(Beginning of Exercise material)
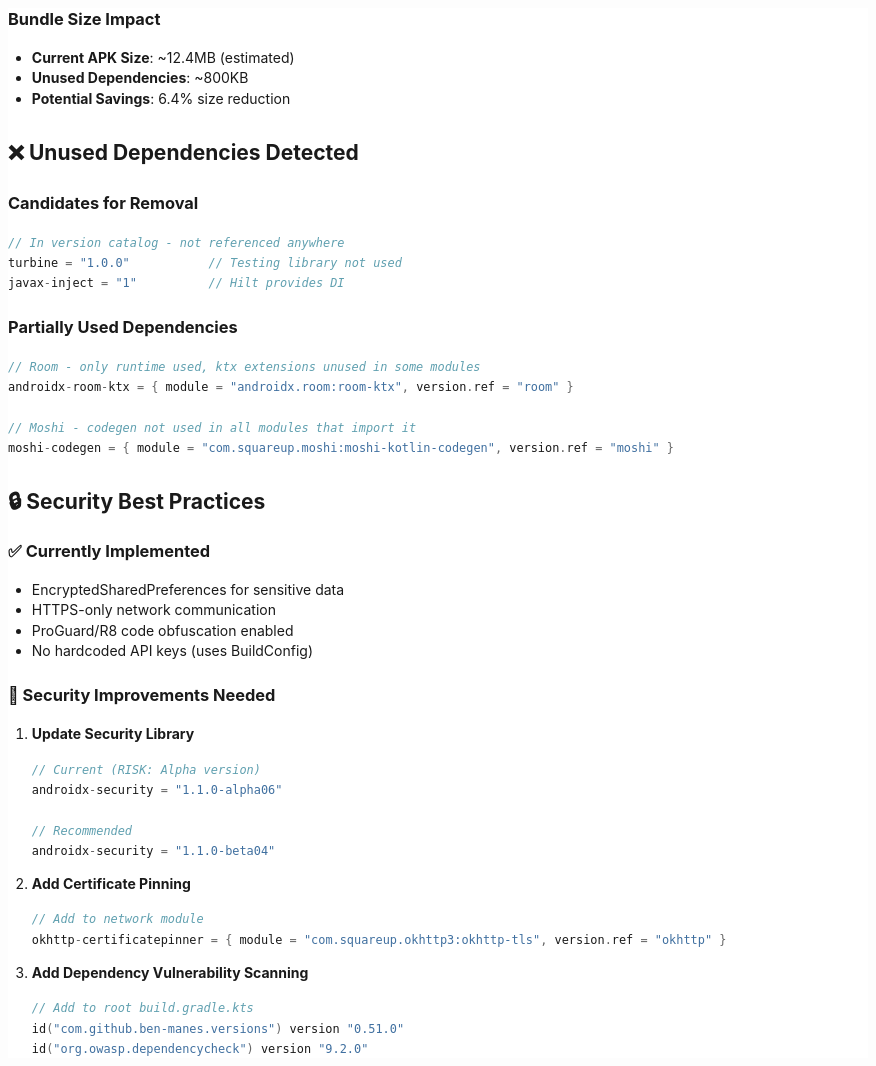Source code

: ### Bundle Size Impact
- **Current APK Size**: ~12.4MB (estimated)
- **Unused Dependencies**: ~800KB
- **Potential Savings**: 6.4% size reduction

## ❌ Unused Dependencies Detected

### Candidates for Removal
```kotlin
// In version catalog - not referenced anywhere
turbine = "1.0.0"           // Testing library not used
javax-inject = "1"          // Hilt provides DI
```

### Partially Used Dependencies
```kotlin
// Room - only runtime used, ktx extensions unused in some modules
androidx-room-ktx = { module = "androidx.room:room-ktx", version.ref = "room" }

// Moshi - codegen not used in all modules that import it
moshi-codegen = { module = "com.squareup.moshi:moshi-kotlin-codegen", version.ref = "moshi" }
```

## 🔒 Security Best Practices

### ✅ Currently Implemented
- EncryptedSharedPreferences for sensitive data
- HTTPS-only network communication
- ProGuard/R8 code obfuscation enabled
- No hardcoded API keys (uses BuildConfig)

### 🚩 Security Improvements Needed

1. **Update Security Library**
   ```kotlin
   // Current (RISK: Alpha version)
   androidx-security = "1.1.0-alpha06"
   
   // Recommended
   androidx-security = "1.1.0-beta04"
   ```

2. **Add Certificate Pinning**
   ```kotlin
   // Add to network module
   okhttp-certificatepinner = { module = "com.squareup.okhttp3:okhttp-tls", version.ref = "okhttp" }
   ```

3. **Add Dependency Vulnerability Scanning**
   ```kotlin
   // Add to root build.gradle.kts
   id("com.github.ben-manes.versions") version "0.51.0"
   id("org.owasp.dependencycheck") version "9.2.0"
   ```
(End of Exercise material)
— Problem description —
The entries are to be restated word for word, with pictures omitted.

— Response for this exercise —
Source code

: ### Bundle Size Impact
- **Current APK Size**: ~12.4MB (estimated)
- **Unused Dependencies**: ~800KB
- **Potential Savings**: 6.4% size reduction

## ❌ Unused Dependencies Detected

### Candidates for Removal
```kotlin
// In version catalog - not referenced anywhere
turbine = "1.0.0"           // Testing library not used
javax-inject = "1"          // Hilt provides DI
```

### Partially Used Dependencies
```kotlin
// Room - only runtime used, ktx extensions unused in some modules
androidx-room-ktx = { module = "androidx.room:room-ktx", version.ref = "room" }

// Moshi - codegen not used in all modules that import it
moshi-codegen = { module = "com.squareup.moshi:moshi-kotlin-codegen", version.ref = "moshi" }
```

## 🔒 Security Best Practices

### ✅ Currently Implemented
- EncryptedSharedPreferences for sensitive data
- HTTPS-only network communication
- ProGuard/R8 code obfuscation enabled
- No hardcoded API keys (uses BuildConfig)

### 🚩 Security Improvements Needed

1. **Update Security Library**
   ```kotlin
   // Current (RISK: Alpha version)
   androidx-security = "1.1.0-alpha06"
   
   // Recommended
   androidx-security = "1.1.0-beta04"
   ```

2. **Add Certificate Pinning**
   ```kotlin
   // Add to network module
   okhttp-certificatepinner = { module = "com.squareup.okhttp3:okhttp-tls", version.ref = "okhttp" }
   ```

3. **Add Dependency Vulnerability Scanning**
   ```kotlin
   // Add to root build.gradle.kts
   id("com.github.ben-manes.versions") version "0.51.0"
   id("org.owasp.dependencycheck") version "9.2.0"
   ```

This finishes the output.